▸ Exercise text
Start of Block

Hong Kong:

Unrest in Hong Kong has led to damages of various mainland China-linked entities, most notably local rail operator MTR and lenders such as Bank of China. The $77 million insurance claim surpassed the $41 million linked with the SAR (severe acute respiratory syndrome) epidemic in 2003, according to the Hong Kong Federation of Insurers.

 

MTR alone may seek up to $13 million (HK$100 million), according to an «SCMP» report citing an anonymous source’s estimate, while banks and shops may seek another $13 million to rebuild outlets, branches and ATMs. 

 

Another $52 million of claims could be made by shops, banks and hotels for losses related to business interruption. Affected event organizers and travelers were also likely to file insurance claims, the report added. 
 

Asia-focused insurer AIA Group Ltd posted its smallest ever quarterly growth in new business value, as anti-government protests in Hong Kong hit sales of insurance products to mainland Chinese visitors.

AIA and other insurers in Hong Kong get a large share of their sales from selling insurance products to China visitors who are seeking better products and overseas investment opportunities.

The terms and conditions of some insurance policies will provide coverage for loss arising from strike, riot and civil commotion (SRCC), whilst others will specifically exclude it,» according to a spokesperson for Hong Kong's Insurance Authority.

 

Anti-government demonstrations in the Chinese-ruled territory, which began in June, have resulted in a sharp drop in tourist arrivals, mainly those from the mainland, hitting sales of luxury goods and insurance policies, among other things.

 

On Sunday, the protesters set fire to shops and hurled petrol bombs, after riot police fired tear gas, water cannon and rubber bullets to disperse thousands in the Tsim Sha Tsui harbour-front hotel district.

 

Hong Kong-headquartered AIA on Monday joined other companies to flag concerns about the impact of the protests on domestic business activities, with the city facing its first recession in a decade.

 

“Some of our markets are experiencing headwinds from the lower interest rate environment, falling consumer confidence and rising political and trade tensions,” the company said in its earnings statement.

End of Block

Saved entries

Start of Block

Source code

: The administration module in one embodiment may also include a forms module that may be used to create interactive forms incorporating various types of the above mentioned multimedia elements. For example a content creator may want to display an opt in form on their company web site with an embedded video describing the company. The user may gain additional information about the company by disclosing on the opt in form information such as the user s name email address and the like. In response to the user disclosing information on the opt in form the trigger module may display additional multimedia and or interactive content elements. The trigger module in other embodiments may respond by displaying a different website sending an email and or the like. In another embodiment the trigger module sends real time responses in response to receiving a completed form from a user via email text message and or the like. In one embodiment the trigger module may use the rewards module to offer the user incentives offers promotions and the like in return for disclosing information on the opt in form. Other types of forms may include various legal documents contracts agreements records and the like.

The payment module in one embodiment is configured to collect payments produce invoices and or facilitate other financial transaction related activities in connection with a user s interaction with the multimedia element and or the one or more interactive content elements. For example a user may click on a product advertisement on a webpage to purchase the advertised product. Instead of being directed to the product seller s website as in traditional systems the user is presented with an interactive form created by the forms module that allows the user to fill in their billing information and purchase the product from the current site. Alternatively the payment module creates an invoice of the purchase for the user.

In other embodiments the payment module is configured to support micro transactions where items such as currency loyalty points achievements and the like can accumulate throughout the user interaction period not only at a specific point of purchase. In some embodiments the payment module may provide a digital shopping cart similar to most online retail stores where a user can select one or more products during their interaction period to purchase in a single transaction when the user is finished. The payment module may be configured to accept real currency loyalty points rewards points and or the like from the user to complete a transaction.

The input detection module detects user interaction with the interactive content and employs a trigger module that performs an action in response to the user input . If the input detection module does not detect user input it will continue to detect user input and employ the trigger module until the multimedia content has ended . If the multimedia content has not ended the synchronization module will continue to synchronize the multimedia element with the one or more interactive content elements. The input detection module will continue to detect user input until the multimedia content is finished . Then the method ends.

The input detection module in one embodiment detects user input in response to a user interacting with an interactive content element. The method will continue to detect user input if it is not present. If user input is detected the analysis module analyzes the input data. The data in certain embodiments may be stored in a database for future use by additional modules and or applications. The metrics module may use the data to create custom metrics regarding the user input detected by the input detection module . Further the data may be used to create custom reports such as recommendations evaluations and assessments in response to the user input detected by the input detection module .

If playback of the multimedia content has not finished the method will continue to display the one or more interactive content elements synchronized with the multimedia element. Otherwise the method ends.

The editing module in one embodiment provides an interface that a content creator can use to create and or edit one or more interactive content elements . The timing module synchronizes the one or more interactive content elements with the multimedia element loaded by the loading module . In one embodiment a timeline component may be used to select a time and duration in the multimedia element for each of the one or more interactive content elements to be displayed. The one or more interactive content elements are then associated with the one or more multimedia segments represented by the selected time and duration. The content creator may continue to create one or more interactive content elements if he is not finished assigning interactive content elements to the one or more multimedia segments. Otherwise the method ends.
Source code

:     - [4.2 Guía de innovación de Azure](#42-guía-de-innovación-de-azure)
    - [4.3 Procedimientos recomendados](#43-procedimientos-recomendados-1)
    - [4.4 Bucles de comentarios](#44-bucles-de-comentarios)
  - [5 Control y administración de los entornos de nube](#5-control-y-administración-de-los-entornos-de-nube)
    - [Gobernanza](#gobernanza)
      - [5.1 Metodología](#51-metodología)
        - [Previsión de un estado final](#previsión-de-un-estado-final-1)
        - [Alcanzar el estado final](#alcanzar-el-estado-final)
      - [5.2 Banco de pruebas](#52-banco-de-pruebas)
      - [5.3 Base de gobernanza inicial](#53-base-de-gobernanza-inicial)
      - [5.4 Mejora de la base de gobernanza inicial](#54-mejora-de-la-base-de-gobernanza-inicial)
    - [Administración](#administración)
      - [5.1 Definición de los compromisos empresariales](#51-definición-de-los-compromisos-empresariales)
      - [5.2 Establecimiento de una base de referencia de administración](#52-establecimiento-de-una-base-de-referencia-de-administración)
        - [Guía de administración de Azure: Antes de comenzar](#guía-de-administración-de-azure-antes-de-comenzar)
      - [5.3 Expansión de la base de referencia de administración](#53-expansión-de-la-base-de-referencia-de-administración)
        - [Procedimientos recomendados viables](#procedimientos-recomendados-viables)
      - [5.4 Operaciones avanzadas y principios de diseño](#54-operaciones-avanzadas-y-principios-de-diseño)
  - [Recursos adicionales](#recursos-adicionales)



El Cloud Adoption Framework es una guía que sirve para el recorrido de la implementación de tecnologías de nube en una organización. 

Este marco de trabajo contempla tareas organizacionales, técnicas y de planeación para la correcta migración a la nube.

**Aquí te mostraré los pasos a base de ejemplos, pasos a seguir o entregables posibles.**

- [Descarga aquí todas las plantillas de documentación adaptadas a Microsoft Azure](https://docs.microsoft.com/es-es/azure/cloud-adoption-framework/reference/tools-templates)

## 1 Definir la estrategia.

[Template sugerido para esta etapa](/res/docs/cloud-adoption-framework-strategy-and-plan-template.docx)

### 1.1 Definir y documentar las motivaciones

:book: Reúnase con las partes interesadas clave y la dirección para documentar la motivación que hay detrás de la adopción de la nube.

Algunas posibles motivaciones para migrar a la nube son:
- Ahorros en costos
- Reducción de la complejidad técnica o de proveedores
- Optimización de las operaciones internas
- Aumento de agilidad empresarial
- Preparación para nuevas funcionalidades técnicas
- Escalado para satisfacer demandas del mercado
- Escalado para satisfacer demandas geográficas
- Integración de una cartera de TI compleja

End of Block

▸ What this exercise asks
(1) Output, word for word, the stretch of the records from the line containing "### 1.1 Definir y documentar las motivaciones" through the line containing "de la nube.".
(2) Extend the passage on the Hong Kong protests and insurance claims, picking up right after its final sentence.
The text and the records are unrelated to each other.

▸ Results for the exercise
(1)
### 1.1 Definir y documentar las motivaciones

:book: Reúnase con las partes interesadas clave y la dirección para documentar la motivación que hay detrás de la adopción de la nube.

(2)
 

“In particular, the reduced numbers of Mainland Chinese visitors to Hong Kong continue to affect sales.”

 

AIA reported on Monday that overall new business value grew 1% to $980 million in the three months to Sept. 30, which was better than some analysts’ expectations, sparking a rise in the company’s shares.

 

Excluding Hong Kong, new business grew 14%, with mainland China emerging as its “fastest-growing” market in the quarter, the insurer said.

 

AIA posted a double-digit decline in value of new business (VONB), which measures expected profit from new premiums and is a key indicator of growth, in Hong Kong, the insurer said.

 

“Double-digit VONB growth from domestic customers was offset by a decline in VONB from Mainland Chinese visitors which broadly tracked the reduction in overall visitor arrivals to Hong Kong reported in July and August,” it said.

 

The company did not elaborate on its Hong Kong numbers in the statement.

 

The insurance firm, whose business was first established in Shanghai nearly a century ago, now has a presence in 18 markets in the Asia Pacific. Hong Kong accounts for the biggest share of its new business.

 

Besides Hong Kong, AIA counts Australia, China, Indonesia, Malaysia, Singapore and Thailand among its other major markets.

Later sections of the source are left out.